(WRITTEN TASK 1) From the post about two kids, list the things that its last sentence says are all so incredibly worth it.

(TEXT SHOWN)
________________
1.27.2013

Two kids. What's on my heart.

.You're the Best Song.by.Bethany Dillon.

Good morning
You and the sun are up before I'm ready
But ready or not, you need me
So here I am

I'm learning that in the long hard days
There is beauty
Do you know my favorite place to see it
It's when I look at you

And though I'm tired now
You're worth every sleepless night

You're worth it all, cause I know...

You're the best song I'll ever write
And we're humming and dancing through the years together
You're the best song I'll ever write
And I pray you'll hear Jesus in it when you're older

I remember when you were just a heartbeat that I heard
and now our eyes meet
Forever is not enough to love you

Every prayer for you is like a seed in the ground
Every tear I cry is like rain
And in its due season
I pray a harvest will be found
Your heart and mouth confessing Jesus' name




It's Sunday night as I write this. Tomorrow is my very first day staying at home alone with both my babies. 

To be quite honest, I'm terrified.

But this song has been resonating in my head lately. I can't listen to it without getting a bit weepy. 

These babies are absolutely driving me to my knees. My sweet little Molly has all of a sudden entered the stage of challenging authority. It's left me speechless probably too many times to count. And my itty bitty Cooper has developed bouts of inconsolable fussiness that just break my heart. I don't quite know what is making him so uncomfortable, and it just kills me. :( 

All I know is two things:

First, they're worth it. Even one sweet smile. Or one, "I love YOUUUUUUU!!!" The hugs and the kisses.  The big newborn eyes that sometimes go crossed-eyed, accompanied with the little flared nostrils. Ha. They get me. Deep in my soul. I love these teeny humans so much more than I ever thought possible. The difficult times, this past difficult pregnancy, gosh, even the pain of childbirth---it's all so incredibly worth it.
________________
(WRITTEN TASK 2) Return every line of the listing that contains the string "number", treating uppercase and lowercase as different.

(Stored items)
________________
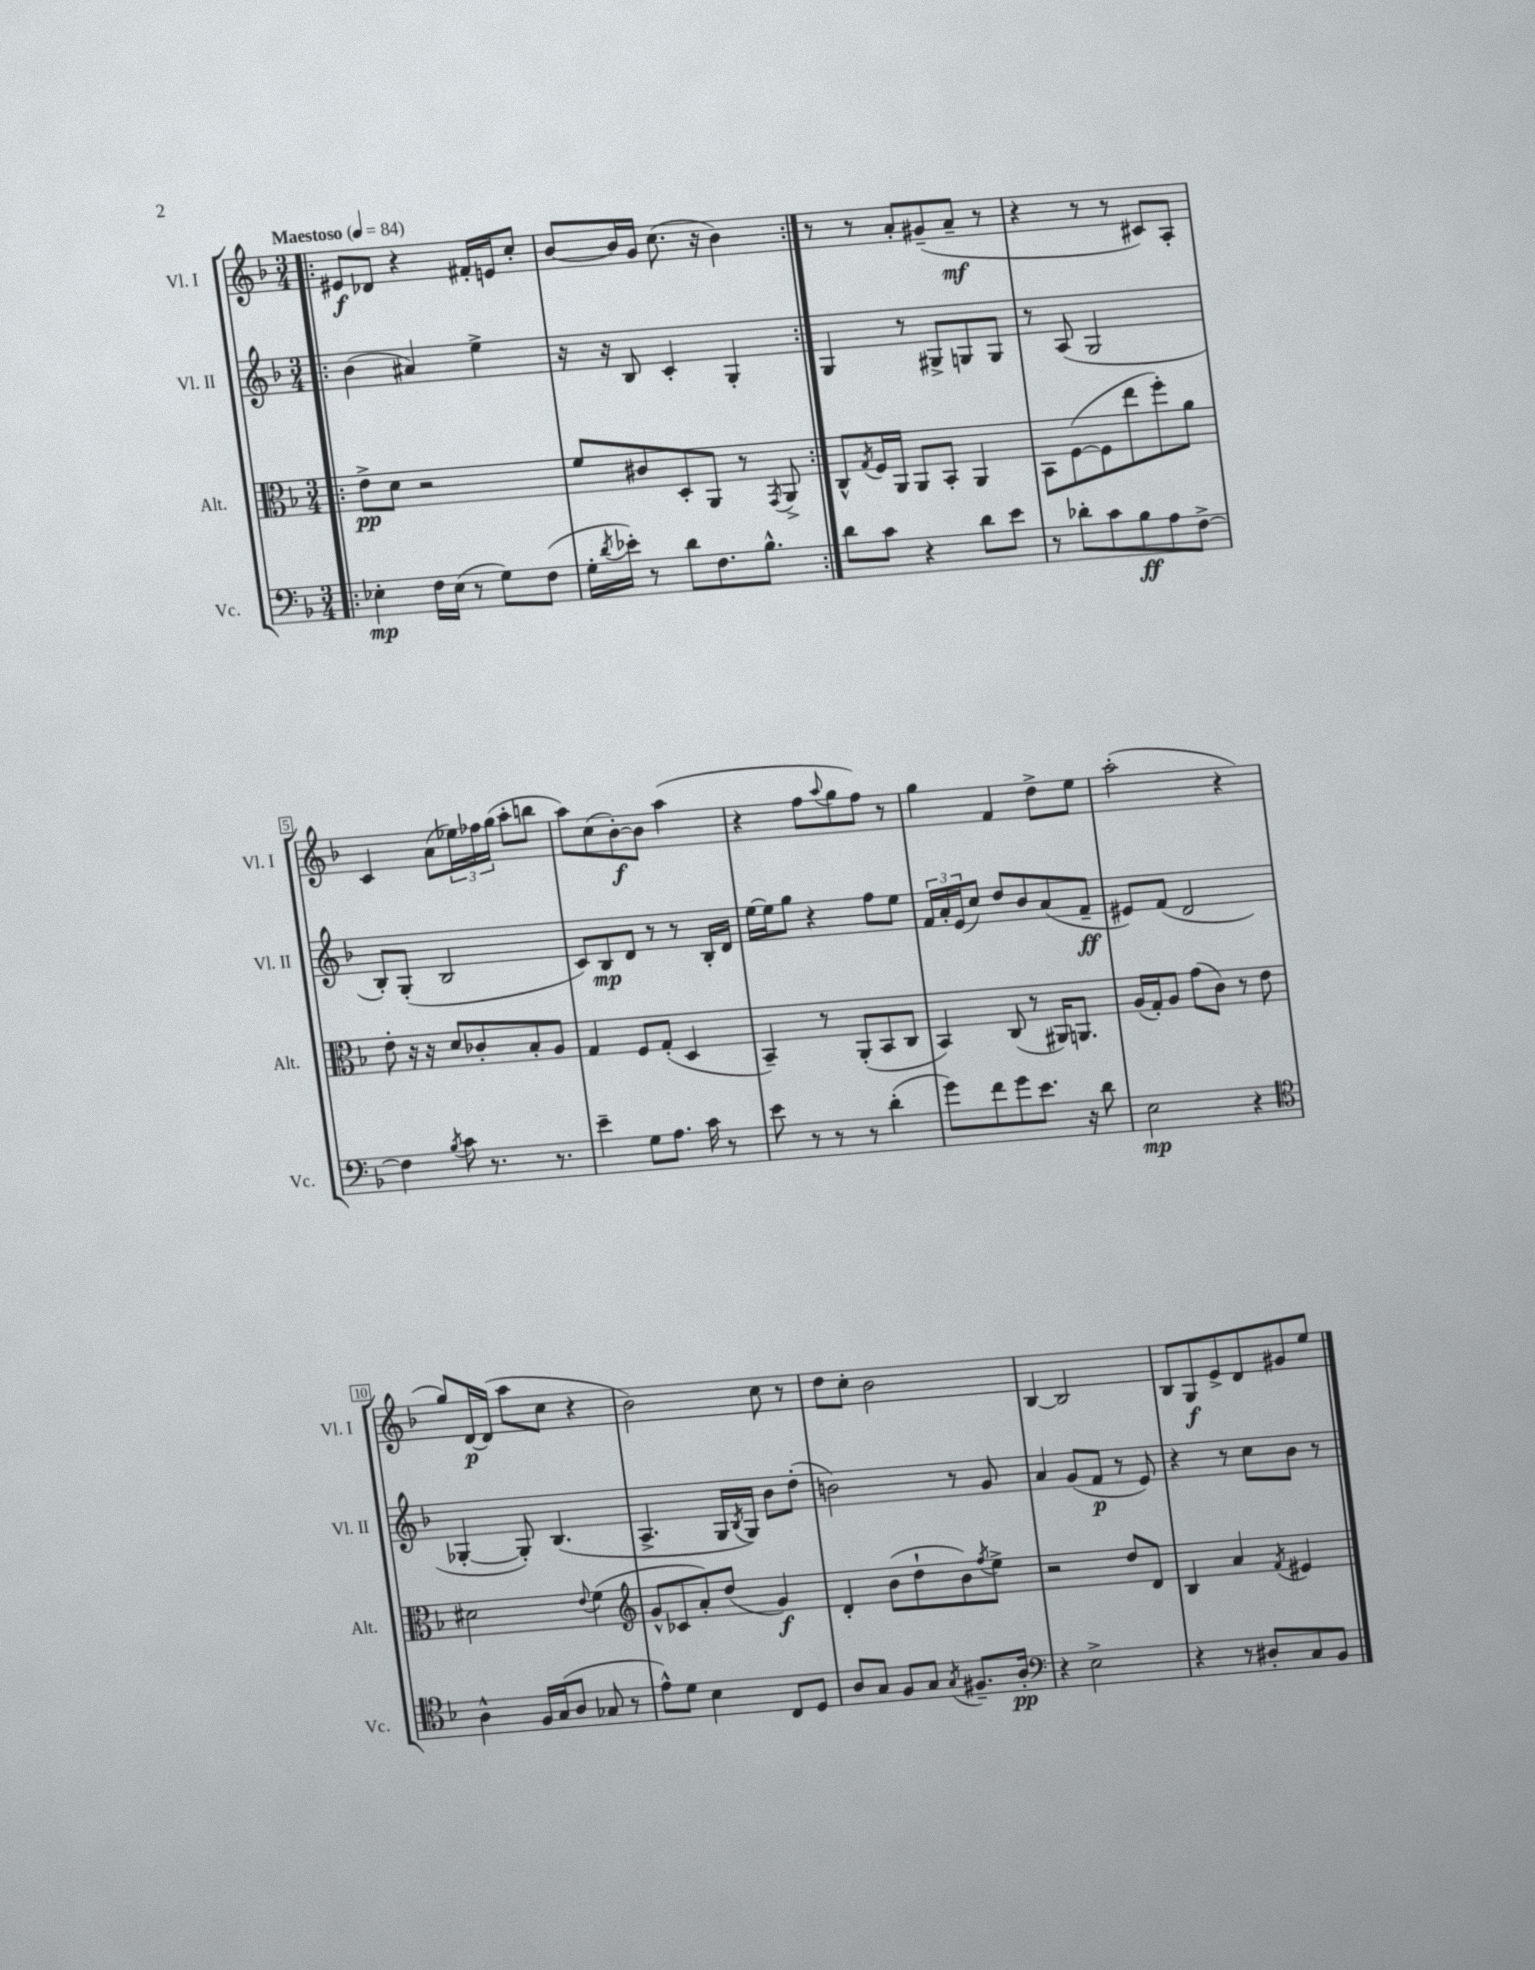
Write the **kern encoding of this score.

**kern	**kern	**kern	**kern
*staff4	*staff3	*staff2	*staff1
*clefF4	*clefC3	*clefG2	*clefG2
*k[b-]	*k[b-]	*k[b-]	*k[b-]
*M3/4	*M3/4	*M3/4	*M3/4
*MM84	*MM84	*MM84	*MM84
=!|:	=!|:	=!|:	=!|:
4E-'	8e^	(4b-	8e#
.	8d	.	8d-
16F	2r	4a#)	4r
(16E-	.	.	.
8r	.	.	.
8G)	.	4ee^	16f#'
.	.	.	16e
(8F	.	.	8cc'
=	=	=	=
16G'	8f	16r	[8b-
8qd	.	.	.
16e-')	.	16r	.
8r	8c#	8B-	16b-]
.	.	.	16g
8d	8D'	4c'	(8.cc
8.F	8AA	.	.
.	.	.	16r
.	8r	4G'	4b-)
8.B-^^	.	.	.
.	8qGG	.	.
.	8AA^	.	.
=:|!	=:|!	=:|!	=:|!
8d	8C^^	4G	8r
.	8qG	.	.
8c	16F	.	8r
.	16AA	.	.
4r	8AA	8r	8a'
.	8BB-'	8G#^	(8g#~
8d	4AA	8G	8a~
8e	.	8G	8r
=	=	=	=
8r	8BB-	8r	4r
8d-'	([8F	(8A	.
8c	8F]	2G	8r
8B-	8ee	.	8r
8A	8ff')	.	8c#)
[8F^	8a	.	8A'
=	=	=	=
4F]	8e'	8B-')	4c
.	16r	(8G'	.
.	16r	.	.
8qB-	.	.	.
8c	8d	2B-	(8a
8.r	8c-'	.	24ee-)
.	.	.	24ff-
.	.	.	(24gg
.	8B-'	.	8aa'
8.r	.	.	.
.	8A	.	8bb
=	=	=	=
4e~	4G	8c)	8aa)
.	.	8B-	(8cc
8G	8F	8d	[8b-')
8.A	(8G'	8r	8b-]
.	4D	8r	(4aa
16c	.	.	.
8r	.	16B-'	.
.	.	16d	.
=	=	=	=
8e	4BB-~)	[16ee	4r
.	.	16ee]	.
8r	.	8gg	.
8r	8r	4r	8ff
.	.	.	8qqaa
8r	(8AA'	.	8gg
(4d'	8BB-	8ff	8ff)
.	8C	8ee	8r
=	=	=	=
8g)	4BB-)	24f	4gg
.	.	24a'	.
.	.	(24e	.
8f	.	8cc)	.
8g	(8C	8dd	4f
8.e	8r	8b-	.
.	16AA#)	(8a	8dd^
16r	8.AA	.	.
8d	.	8f~	8ee
=	=	=	=
2E	(16A	8e#)	(2aa'
.	16G')	.	.
.	8A	(8f	.
.	(8g	2d	.
.	8c)	.	.
4r	8r	.	4r
.	8e	.	.
=	=	=	=
*clefC4	*	*	*
4A^^	2d#	[4G-'	8gg)
.	.	.	[16d
.	.	.	(16d]
16F	.	8G-'])	8aa
(16G	.	.	.
8A	.	(4.B-	8cc
.	8qqe	.	.
8G-	(4f	.	4r
8r	.	.	.
=	=	=	=
*	*clefG2	*	*
8e^^)	8g^^	4.A^	2b-)
8d	8c-	.	.
4B-	8a')	.	.
.	(8dd	16G	.
.	.	8qB-	.
.	.	16G)	.
8C	4g)	8b-	8cc
8D	.	(8dd'	8r
=	=	=	=
8A	4d'	2b)	8dd
8G	.	.	8cc'
8F	(8b-	.	2b-
8G	8dd`	.	.
8qG	.	.	.
8.F#~	8b-)	8r	.
.	8qff	.	.
.	8ee^	8g	.
16A'	.	.	.
=	=	=	=
*clefF4	*	*	*
4r	2r	4a	[4B-
2E^	.	(8g	2B-]
.	.	8f	.
.	8dd	8r	.
.	8d	8e)	.
=	=	=	=
4r	4B-	4r	8B-
.	.	.	8G
8r	4a	8r	8e^
8D#'	.	8cc	8d
.	8qf	.	.
8C	4e#	8b-	8g#
8BB-	.	8r	8ee
==	==	==	==
*-	*-	*-	*-
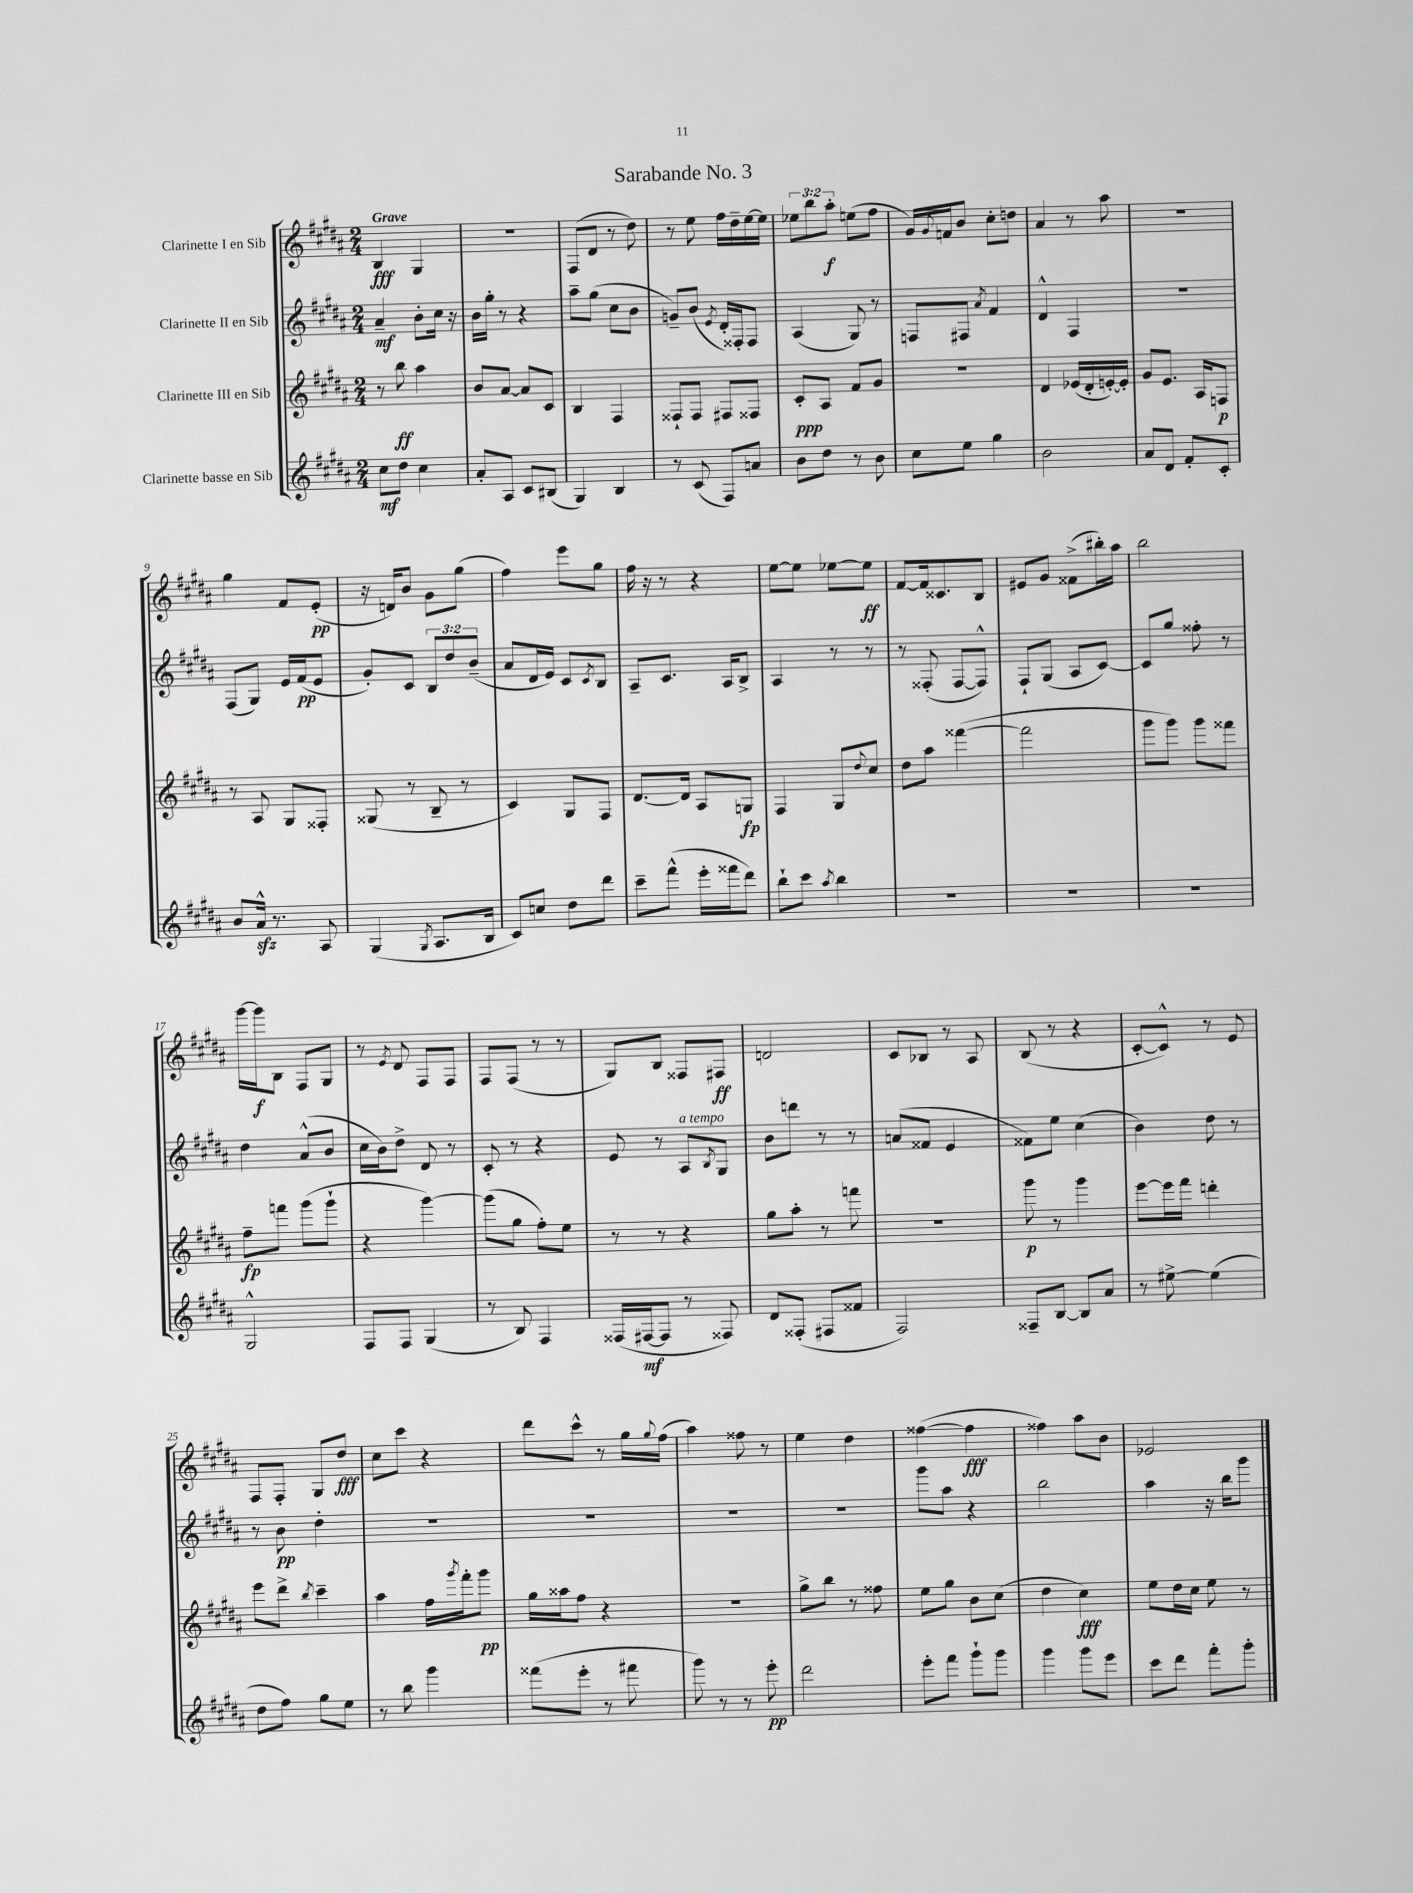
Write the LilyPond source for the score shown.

\header { title = "Sarabande No. 3" }
<<
\new StaffGroup <<
\new Staff = "s0" \with { instrumentName = "Clarinette I en Sib" } {
    \clef treble \key b \major \numericTimeSignature \time 2/4 \override Staff.TupletNumber.text = #tuplet-number::calc-fraction-text \tempo "Grave"
    b4\fff gis4 |
    R2 |
    fis8( dis'8 r8 dis''8) |
    r8 e''8 fis''16 dis''16-- e''16~ e''16 |
    \tuplet 3/2 { ees''8 b''8 ais''8-.\f } e''8( fis''8 |
    gis'16) \appoggiatura { gis'8 } f'16 b'8 cis''8-. d''8 |
    ais'4 r8 ais''8 |
    r2 |
    gis''4 fis'8 e'8-.\pp( |
    r16 d'16) b'8 gis'8 gis''8( |
    fis''4) e'''8 gis''8 |
    fis''16 r16 r8 r4 |
    e''8~ e''8 ees''8~ ees''8\ff |
    fis'8~ fis'16 cisis'8. b8 |
    eis'8 gis'8 fisis'8->( bis''16-.) ais''16 |
    b''2 |
    gis'''16~ gis'''16\f b8 fis8 gis8 |
    r8 \acciaccatura { e'8 } dis'8 fis8 fis8 |
    fis8 fis8( r8 r8 |
    gis8) b8 fisis8 fis8\ff |
    d'2 |
    cis'8 bes8 r8 ais8 |
    b8( r8 r4 |
    cis'8~-. cis'8-^) r8 e'8 |
    fis8 fis8-. gis8 dis''8\fff |
    cis''8 cis'''8 r4 |
    dis'''8 cis'''8-^ r8 gis''16 \appoggiatura { gis''8 } fis''16( |
    ais''4) fisis''8 r8 |
    e''4 dis''4 |
    fisis''4~( fisis''4\fff |
    fisis''4) ais''8 b'8 |
    ees'2 \bar "|." |
}
\new Staff = "s1" \with { instrumentName = "Clarinette II en Sib" } {
    \clef treble \key b \major \numericTimeSignature \time 2/4 \override Staff.TupletNumber.text = #tuplet-number::calc-fraction-text
    ais'4--\mf b'8-. cis''16 r16 |
    b'16 gis''16-. r8 r4 |
    ais''8-- gis''8( cis''8 b'8 |
    g'8--) b'8( \acciaccatura { e'8 } dis'16-.) fisis16-. fisis8 |
    ais4( gis8) r8 |
    f8 fis8 \acciaccatura { ais'8 } fis'4 |
    dis'4-^ fis4 |
    R2 |
    fis8( gis8) e'16 fis'16\pp( e'8 |
    gis'8-.) cis'8 \tuplet 3/2 { b8 dis''8 b'8--( } |
    ais'8 dis'16 e'16) cis'8 \acciaccatura { cis'8 } b8 |
    ais8-- cis'8. ais16 b8-> |
    ais4 r8 r8 |
    r8 fisis8-.( fisis8~ fisis8-^) |
    fis8-! gis8( ais8 cis'8~) |
    cis'8 gis''8 fisis''8-. r8 |
    dis''4 ais'8-^( b'8 |
    cis''16 b'16) dis''8-> dis'8 r8 |
    cis'8-. r8 r4 |
    e'8 r8 ais8^\markup { \italic "a tempo" } \acciaccatura { b8 } gis8 |
    b'8 d'''8 r8 r8 |
    a'8( fisis'8 e'4 |
    fisis'8) e''8 cis''4( |
    b'4) dis''8 r8 |
    r8 b'8\pp dis''4-. |
    R2 |
    R2 |
    R2 |
    R2 |
    gis'''8 ais''8 r4 |
    b''2 |
    ais''4 r16 b''16 gis'''8 \bar "|." |
}
\new Staff = "s2" \with { instrumentName = "Clarinette III en Sib" } {
    \clef treble \key b \major \numericTimeSignature \time 2/4
    r8 b''8\ff ais''4 |
    b'8 ais'8~ ais'8 cis'8 |
    b4 fis4 |
    fisis8-! fisis8 fis8 fisis8 |
    cis'8-.\ppp ais8 fis'8 gis'8 |
    r2 |
    dis'4 ees'16( dis'16-. e'16~-.) e'16-. |
    gis'8 e'8. ais16 f8\p |
    r8 ais8 gis8 fisis8-. |
    gisis8( r8 b8-- r8 |
    cis'4) gis8 fis8 |
    dis'8.~ dis'16 ais8 g8\fp |
    fis4 gis8 \appoggiatura { dis''8 } cis''8 |
    dis''8 ais''8 fisis'''4~( |
    fisis'''2 |
    gis'''8 gis'''8) gis'''8 fisis'''8 |
    fis''8--\fp f'''8 gis'''8( gis'''8-! |
    r4 gis'''4~) |
    gis'''8( gis''8 fis''8-.) e''8 |
    r8 r8 r4 |
    gis''8 ais''8-. r8 f'''8 |
    R2 |
    gis'''8\p r8 gis'''4 |
    e'''8~ e'''16 fis'''16 d'''4-. |
    e'''8 dis'''8-> \acciaccatura { b''8 } cis'''4-- |
    ais''4 fis''16 \acciaccatura { gis'''8 } fis'''16-. gis'''8\pp |
    gis''16 aisis''16 fis''8 r4 |
    R2 |
    gis''8-> b''8 r8 fisis''8 |
    e''8 gis''8 b'8 cis''8( |
    dis''4 cis''4\fff) |
    e''8 dis''16 cis''16 e''8 r8 \bar "|." |
}
\new Staff = "s3" \with { instrumentName = "Clarinette basse en Sib" } {
    \clef treble \key b \major \numericTimeSignature \time 2/4
    cis''8\mf dis''8 cis''4 |
    ais'8-. ais8 cis'8 bis8( |
    gis4) b4 |
    r8 cis'8( fis8) a'8 |
    b'8 dis''8 r8 b'8 |
    cis''8 e''8 gis''4 |
    b'2 |
    ais'8 dis'8 fis'8-. cis'8-. |
    b'8 ais'16-^\sfz r8. ais8 |
    gis4( \acciaccatura { gis8 } ais8. b16 |
    cis'8) c''8 dis''8 dis'''8 |
    cis'''8-- fis'''8-^( e'''16-. fisis'''16 dis'''8) |
    b''8-! cis'''8 \acciaccatura { ais''8 } b''4 |
    R2 |
    R2 |
    R2 |
    gis2-^ |
    fis8 fis8 gis4( |
    r8 b8) fis4 |
    fisis16( fis16~\mf fis8 r8 fisis8) |
    dis'8 fisis8-.( fis8 fisis'8 |
    fis2) |
    fisis8-- b8~ b8 ais'8 |
    r8 eis''8~-> eis''4( |
    dis''8 fis''8) gis''8 e''8 |
    r8 b''8 gis'''4 |
    fisis'''8( e'''8-. r8 fis'''8 |
    gis'''8) r8 r8 e'''8-.\pp |
    dis'''2 |
    e'''8-. fis'''8 gis'''8-! gis'''8 |
    gis'''4 gis'''8 e'''8 |
    cis'''8 dis'''8 fis'''8-. gis'''8-. \bar "|." |
}
>>
>>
________________
(EXERCISE ANSWER 1)
- the difficult times
- this past difficult pregnancy
- the pain of childbirth

(EXERCISE ANSWER 2)
    \clef treble \key b \major \numericTimeSignature \time 2/4 \override Staff.TupletNumber.text = #tuplet-number::calc-fraction-text \tempo "Grave"
    \clef treble \key b \major \numericTimeSignature \time 2/4 \override Staff.TupletNumber.text = #tuplet-number::calc-fraction-text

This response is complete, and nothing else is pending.